If you like writing and you have a passion for fashion, then every catwalk by Maison Martin Margiela can give you a deep sense of joy and satisfaction as it can inspire you to write not only an article, but a whole essay. Yes, spectacular catwalk shows surprise the audiences, filling them with wonder and awe, but Martin Margiela usually creates a conceptual show, that allows those with the necessary fashion history background to draw up fashion references and contextualise the maison’s designs into a wider universe.
Take yesterday’s catwalk: the collection marked the 20th anniversary of the maison, yet the outfits weren’t just a reference to the past, but a vision of the future. Many designers recently used the ‘80s as a ubiquitous reference in their collections, Margiela echoed it in the shoulder pads of his jackets and body suits, but then dared to go even more backwards in time and mixed his need for anonymity with a great touch of surrealism.
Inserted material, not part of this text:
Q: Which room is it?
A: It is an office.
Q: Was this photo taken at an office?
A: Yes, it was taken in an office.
All the models’ faces were blanked, literally erased by scarves and wigs, in some cases recalling the “Surrealist Phantom” pictures of artist Sheila Legge standing in Trafalgar Square in a tight satin gown, her head hidden by a wire cage covered with pink paper rosebuds. But while Legge was the incarnation of the women in Salvador Dali’s painting Three Young Surrealist Women Holding in Their Arms the Skins of an Orchestra (1936), Margiela’s models were visions generated by the house's constant obsession with anonymity.
The blanked face theme resurfaces every now and then in fashion, but it always bears the same connotation: it’s a denial of the fashionable identity. So models at Margiela’s moved like ghosts on the catwalks, their vision partially impaired - and, in the case of those models wearing plaster cast lab-coat-like jackets, also their movements - their identities missing, but still disturbingly haunting the show.
The pointed shoulder detail wasn’t the only reference to Margiela's previous collections: the Perspex plastic display with the infamous "It" bag from the Autumn/Winter 2002-03 collection, was substituted by a model framed by a padded jewel box, her faceless head protruding from the giant box and the stage lights shining on a necklace from the Autumn 2008 collection; circular details reappeared in fabric and leather jackets; trademark wigs created a disturbing Schiaparelli monkey hair coat-meets-vulture effect; Margiela's lab coats appeared photographed on a dress. The designer's surrealist irony wasn't missing as the lab-coated assistants wheeling in some of the models on individual mobile stages as if they were inanimate dummies, also proved.
Even the very end of the show was a joke on the fashion anniversary theme as a massive white fabric birthday cake walked onto the catwalk. This was an extremely exuberant fashion moment for the maison, but I suppose that a moment of extravagance in 20 years can be absolutely forgotten.